The question of the formation mechanism of annealing twins in face-centered cubic metals and alloys, which is still not resolved in spite of the fact that the existence of these defects is known for long, is addressed in this paper. The different mechanisms proposed through the years are reviewed. Most of them focus on coherent twin boundaries. However, incoherent twin boundaries are very frequent as well, notably in recrystallized microstructures and would definitely deserve more specific attention. Twin topologies are so much different after recrystallization and after grain growth that distinct names would be better suited than the general term of annealing twins. Because twins are at the core of most grain boundary engineering approaches, the mechanisms by which an interconnected network of twin and related boundaries can be formed are discussed, in the light of the current knowledge on annealing twin formation mechanisms. Finally, the state of the art of mesoscopic models and simulations able to account for twin boundaries is presented. Accounting for twins is a requirement since they not only play a role in microstructure evolution upon thermomechanical processing but also affect the in-service material behavior, positively or negatively depending on the involved properties.

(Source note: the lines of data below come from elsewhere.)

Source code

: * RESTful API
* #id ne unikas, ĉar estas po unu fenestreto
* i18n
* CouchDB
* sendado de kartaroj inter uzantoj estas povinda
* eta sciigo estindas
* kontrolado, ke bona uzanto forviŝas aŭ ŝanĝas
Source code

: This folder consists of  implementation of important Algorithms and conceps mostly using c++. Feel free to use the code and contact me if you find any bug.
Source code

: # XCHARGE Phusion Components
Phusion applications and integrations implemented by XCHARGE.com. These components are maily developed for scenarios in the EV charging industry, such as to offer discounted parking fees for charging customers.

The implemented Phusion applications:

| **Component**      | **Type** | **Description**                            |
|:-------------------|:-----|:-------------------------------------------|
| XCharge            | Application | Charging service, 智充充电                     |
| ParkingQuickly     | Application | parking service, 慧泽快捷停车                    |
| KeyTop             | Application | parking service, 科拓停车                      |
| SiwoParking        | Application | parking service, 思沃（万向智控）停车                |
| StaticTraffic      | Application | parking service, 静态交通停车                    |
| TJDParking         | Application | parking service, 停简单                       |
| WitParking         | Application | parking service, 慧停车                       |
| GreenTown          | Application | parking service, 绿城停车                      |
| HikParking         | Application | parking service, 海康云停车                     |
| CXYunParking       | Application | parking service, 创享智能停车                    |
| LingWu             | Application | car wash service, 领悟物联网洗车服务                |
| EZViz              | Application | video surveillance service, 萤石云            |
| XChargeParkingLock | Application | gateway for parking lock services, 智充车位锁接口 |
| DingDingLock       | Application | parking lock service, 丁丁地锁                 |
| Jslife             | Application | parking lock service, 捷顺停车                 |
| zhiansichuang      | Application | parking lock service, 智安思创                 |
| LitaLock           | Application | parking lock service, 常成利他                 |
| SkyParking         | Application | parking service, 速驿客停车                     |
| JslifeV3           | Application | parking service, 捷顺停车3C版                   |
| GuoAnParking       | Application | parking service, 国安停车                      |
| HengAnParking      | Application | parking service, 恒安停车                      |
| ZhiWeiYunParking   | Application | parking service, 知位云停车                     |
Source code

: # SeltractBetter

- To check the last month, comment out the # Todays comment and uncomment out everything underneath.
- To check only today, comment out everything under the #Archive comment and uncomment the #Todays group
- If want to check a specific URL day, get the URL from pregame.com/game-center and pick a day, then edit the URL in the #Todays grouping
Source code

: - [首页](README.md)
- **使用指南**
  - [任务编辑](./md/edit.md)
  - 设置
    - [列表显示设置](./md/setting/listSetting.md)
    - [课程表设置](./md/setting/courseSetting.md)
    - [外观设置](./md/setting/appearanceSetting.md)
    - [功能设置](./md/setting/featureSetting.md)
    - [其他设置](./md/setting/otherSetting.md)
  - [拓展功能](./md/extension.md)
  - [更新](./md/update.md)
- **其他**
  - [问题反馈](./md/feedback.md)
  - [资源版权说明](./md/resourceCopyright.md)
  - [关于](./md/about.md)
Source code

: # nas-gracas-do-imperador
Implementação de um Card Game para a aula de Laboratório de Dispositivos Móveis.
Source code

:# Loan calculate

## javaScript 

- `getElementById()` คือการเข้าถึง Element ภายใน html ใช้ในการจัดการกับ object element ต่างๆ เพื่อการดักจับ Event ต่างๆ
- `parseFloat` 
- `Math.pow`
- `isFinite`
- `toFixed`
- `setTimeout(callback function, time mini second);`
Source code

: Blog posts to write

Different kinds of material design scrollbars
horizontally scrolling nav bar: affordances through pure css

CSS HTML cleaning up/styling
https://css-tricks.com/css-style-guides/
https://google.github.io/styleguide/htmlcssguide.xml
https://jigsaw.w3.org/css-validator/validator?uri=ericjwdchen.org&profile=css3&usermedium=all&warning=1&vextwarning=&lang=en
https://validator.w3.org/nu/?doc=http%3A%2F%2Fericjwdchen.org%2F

本文解决了在面心立方金属和合金中孪晶退火的形成机理的问题，尽管这些缺陷的存在已为人们所知，但仍未解决。回顾了多年来提出的不同机制。他们大多数关注连贯的孪生边界。但是，非相干孪晶边界也很常见，特别是在重结晶的微观结构中，绝对值得引起更多关注。在重结晶和晶粒生长后，孪晶拓扑有很大不同，以至于与退火孪晶的总称相比，不同的名称更适合。由于孪晶是大多数晶界工程方法的核心，因此，根据对孪晶形成机理进行退火的现有知识，讨论了形成孪晶和相关边界的互连网络的机理。最后，介绍了能够解释孪生边界的介观模型和仿真技术。考虑孪晶是必需的，因为它们不仅在热机械加工过程中在微观结构演变中发挥作用，而且还取决于所涉及的特性，对使用中的材料行为产生积极或消极的影响。